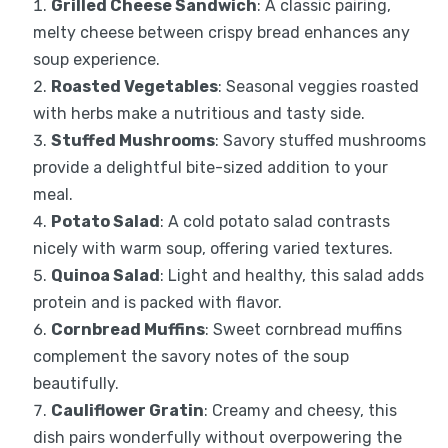
Grilled Cheese Sandwich
: A classic pairing,
melty cheese between crispy bread enhances any
soup experience.
Roasted Vegetables
: Seasonal veggies roasted
with herbs make a nutritious and tasty side.
Stuffed Mushrooms
: Savory stuffed mushrooms
provide a delightful bite-sized addition to your
meal.
Potato Salad
: A cold potato salad contrasts
nicely with warm soup, offering varied textures.
Quinoa Salad
: Light and healthy, this salad adds
protein and is packed with flavor.
Cornbread Muffins
: Sweet cornbread muffins
complement the savory notes of the soup
beautifully.
Cauliflower Gratin
: Creamy and cheesy, this
dish pairs wonderfully without overpowering the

- _Your task_
State the number of lines in the data above that include the word "soup", leaving out any other words.

- _Task output_
3